The corona pandemic presented this massive project with additional challenges. Since I volunteered to supervise the rapid-testing of the technical crew and conservators involved on site during the dismantling, I ended up being in the galleries even after they had closed to visitors. It was amazing to see how quickly the dismantling took place. Having given numerous tours and spent a lot of time there, I was left with a strange feeling – the exhibition was like a tree shedding its leaves in autumn. I also got to observe the dismantling of certain objects that I hadn’t noticed during the installation phase, like, for example, one day I came in and the statue of Bismarck in the foyer was standing there with the stomach part missing. It was an interesting sight.
Can you give us an idea of the scale of the thing: how many objects were featured in the exhibition from your collection alone?
The section I curated at the time contained around 850 objects.

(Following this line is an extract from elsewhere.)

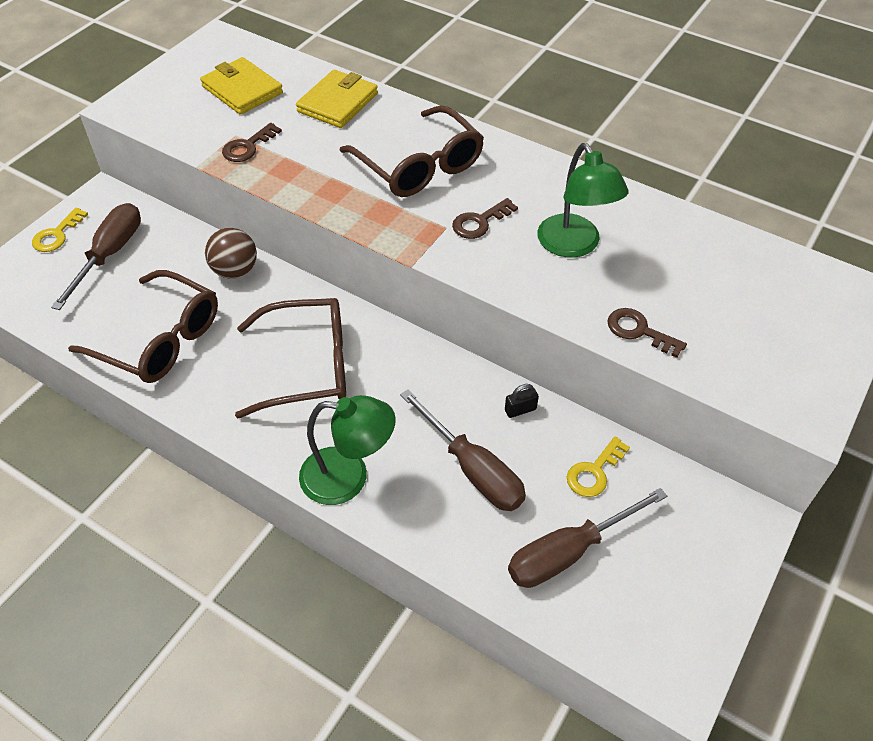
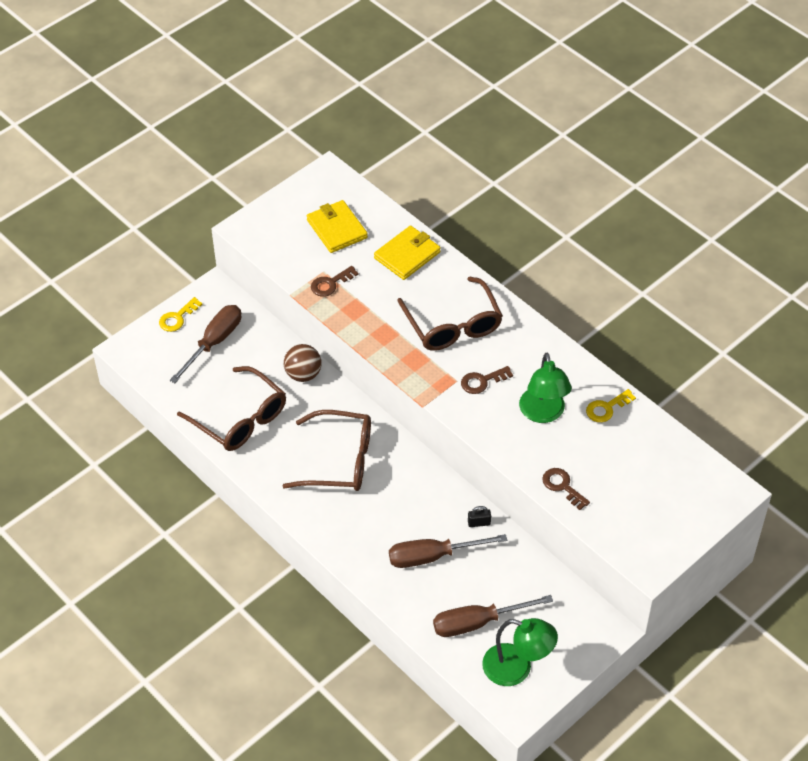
camera: 15 degrees right, 0 degrees up
green lamp [299,395,396,505] -> green lamp moved to [482,618,558,686]
brown screwdriver [400,389,526,511] -> brown screwdriver turned 105 degrees clockwise [389,534,507,568]
yellow key [567,437,630,497] -> yellow key moved to [586,389,636,422]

In 2015, I took up the post of head of the Picture Archive. Until that point, only a few postcards, photos, or photo albums from the Archive went on display in the Zeughaus. Moreover, a large part of them were facsimilies, not originals.
Over the years, some of the objects from my collection area were swapped for others due to conservation concerns. And on top of that, some sections were altered, whenever new acquisitions were included or certain historical topics were revised. Although we like to call it a “permanent” exhibition, it isn’t really permanent and it’s certainly not static.
Is there anything you think we should look out for when planning the new permanent display?
Since my gaze has shifted in the last few years to collecting photography, it would be nice to see this medium play a more visible role in the future exhibition.
The Picture Archive contains negatives, prints, and artist estates as well as endowed private collections, so quantitatively it is probably the museum’s largest collection, and one which has something on every imaginable subject. The same is true of the postcards, which were rarely ever on view in the last permanent exhibition.
In addition to using photographs as visual documentation of historical events, the medium of photography could also be presented as a historical subject in itself. For example, we could trace the medium’s rise to popularity. After all, photographs are just as much historical sources as documents and files are and should also be subjected to the same critical scrutiny.